(PROVIDED PASSAGE)
Investigating cellular diversity in a novel Alzheimer’s disease mouse model using the optimized QUINT workflow (v1)

This study includes 40 mice (20 at 6 months(m), 20 at 14 months(m); 2 males and 38 females). Of the mice, 29 are from 14 AD-BXD strains, 2 are the C57B1/6J founder strain, 6 are the F1 B6/DBA/2J (D2) 5XFAD founder strain, and 3 are nontransgenic (Ntg)-BXD. Hemibrains were sent to Neuroscience Associates (NSA Inc., Knoxville, TN, USA) to be embedded, processed, and stained simultaneously in blocks of 40. The brains were freeze sectioned coronally at 40 μm intervals (not including the hypothalamus and cerebellum). Hemibrains were serially stained for thionine, NeuN, Iba1, GFAP, and AB1-42. Images were taken with 20x objective. Cropped and down-sampled images from NSA were processed using the QUINT workflow. Ilastik pixel classification was used to establish cell detection parameters for each stain. Brain sections were registered to the Allen Mouse Brain Atlas CCFv3 (2015) using the QuickNII software and refined using VisuAlign. Post-registration quality control assessment was performed using the novel QCAlign tool. Segmentation and registration steps were combined using Nutil Quantifier to output regional percent stain-positive coverage per region area, hereafter referred to as stain load. Regional changes in cell composition were assessed between animals.

Stored items:
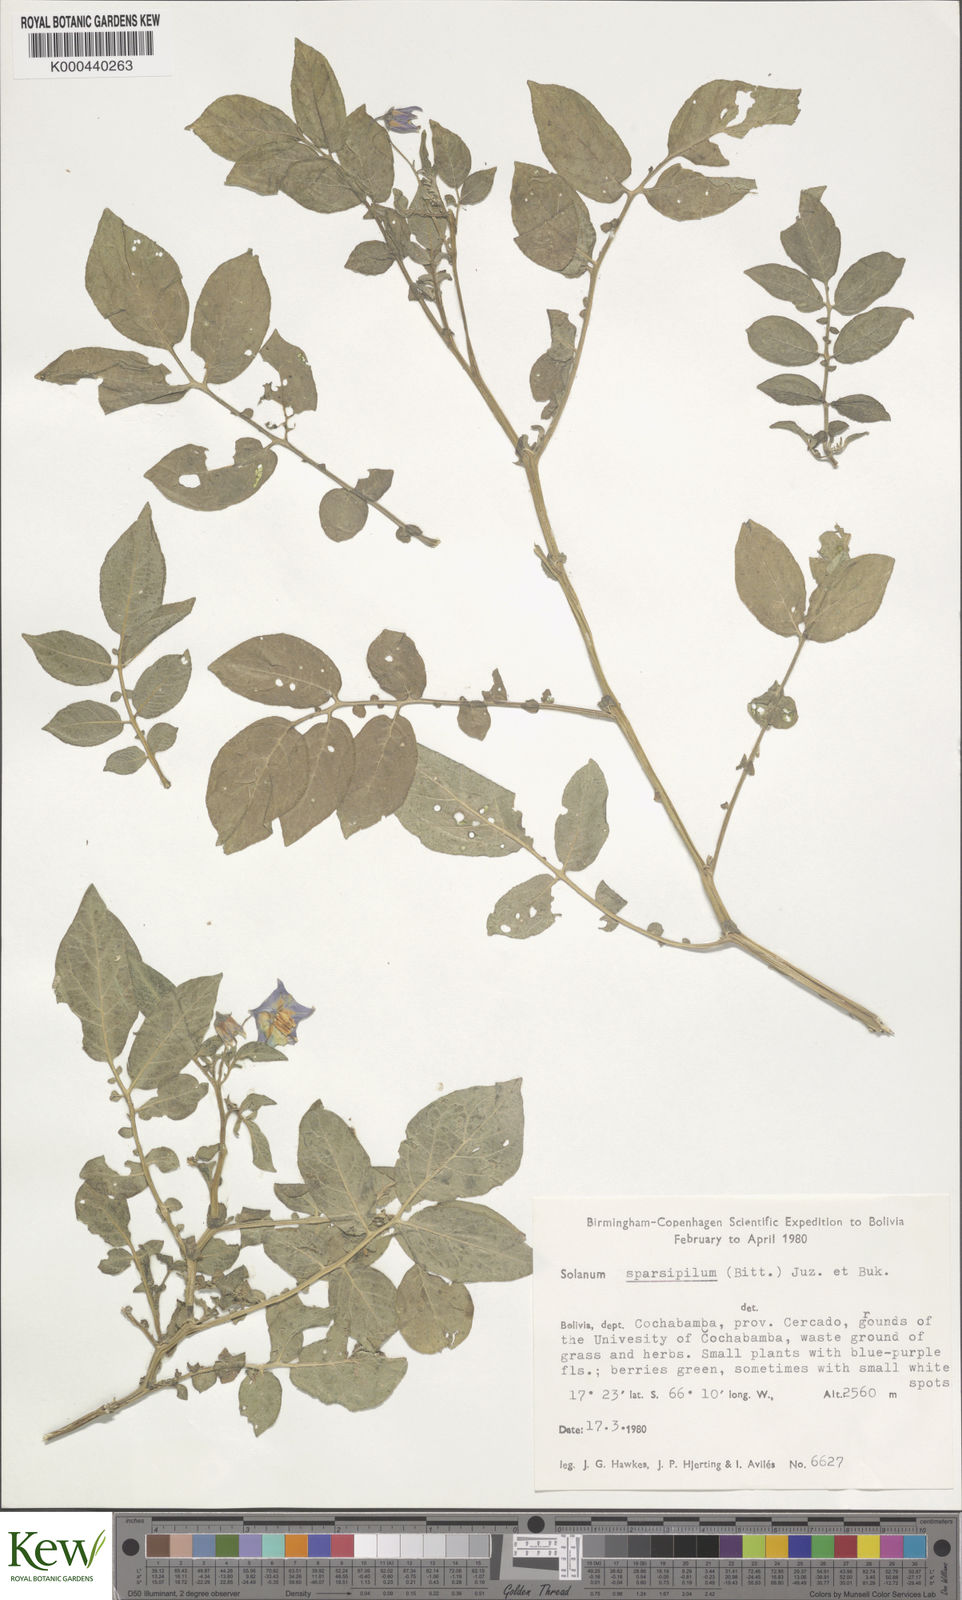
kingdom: Plantae
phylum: Tracheophyta
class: Magnoliopsida
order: Solanales
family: Solanaceae
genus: Solanum
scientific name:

(PROBLEM STATEMENT)
Using the study description, explain in one to three sentences why the segmentation and registration steps were combined with Nutil Quantifier.

(ANSWER TO THE PROBLEM)
The steps were combined with Nutil Quantifier to output the regional percent stain-positive coverage per region area. The study refers to this measure as stain load.